Dziesięć lat
Spędziłem z wami aż dziesięć lat,
Była Hartownia, też PSE.
Każdy był dla mnie niczym ten brat,
Dziś wspomnieniową uronię łzę.
Przyjaciół się przykładnie ceni,
Zwłaszcza gdy warci są ci - tego.
Emerytura nic nie zmieni,
Bo każdy będzie mym kolegą.
Może nie zawsze dałem radę,
I błędy także popełniałem.
Na szalę jednak takie kładę,
Wierząc, że były mniej niż małe.
Przyjaciół tylko się zdobywa,
Zwłaszcza, gdy warci są ci – tego.
Emerytura, chociaż wzywa,
Nie da zapomnieć, kto kolegą.
Wchodziłem w spory, owszem były,
Bo buntowniczą mam postawę.
I też się dobrze nie kończyły,
I też nie były mi łaskawe.
Przyjaciół miałem na uwadze,
Zwłaszcza, gdy warci są ci – tego.
Emerytura… cóż poradzę,
Lecz każdy będzie mym kolegą.
Teraz się żegnam, jak przystaje,
Po tylu latach wspólnej męki.
Jednak w przyjaźni pozostaję,
Za to, co było, wielkie dzięki.
Przyjaciół nigdy nie utracę,
Mam o tym duże przekonanie.
Emerytura kończy pracę,
Pamięć do końca pozostanie.
Komentarze (5)
Podoba się. Ciepłe i z humorem nawiazanie do wielu
wspólnych lat - nie tylko w pracy.
Pozdrawiam Grandzie serdecznie i z usmiechem:)
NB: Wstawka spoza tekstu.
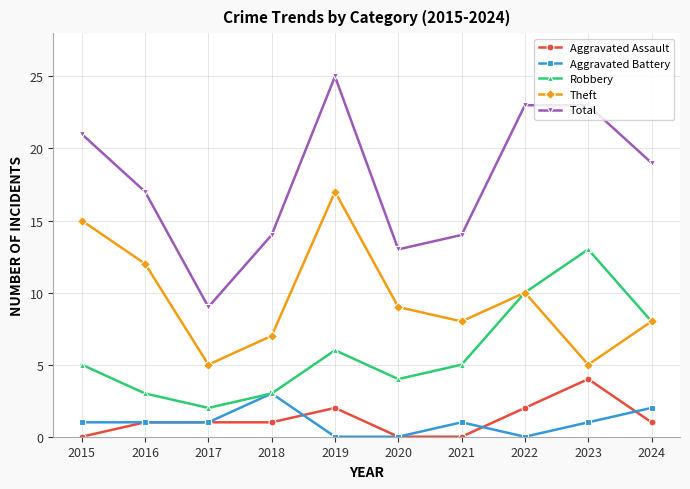

What is the sum of all Robbery values?

59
Bardzo ci tam wiesz A my mamy nadzieję że wśród nas to
zostaniesz do końca...
Fajny pożegnalny wierszyk.
Dobrze wykorzystanego czasu na Beju życzę.
Miłego dnia
No, cóż... również witam w gronie emerytów. Pozdrawiam
jesiennie :))
Zatem witaj w gronie emerytów! Z początku będzie czego
brakować, ale z czasem...Jest super!!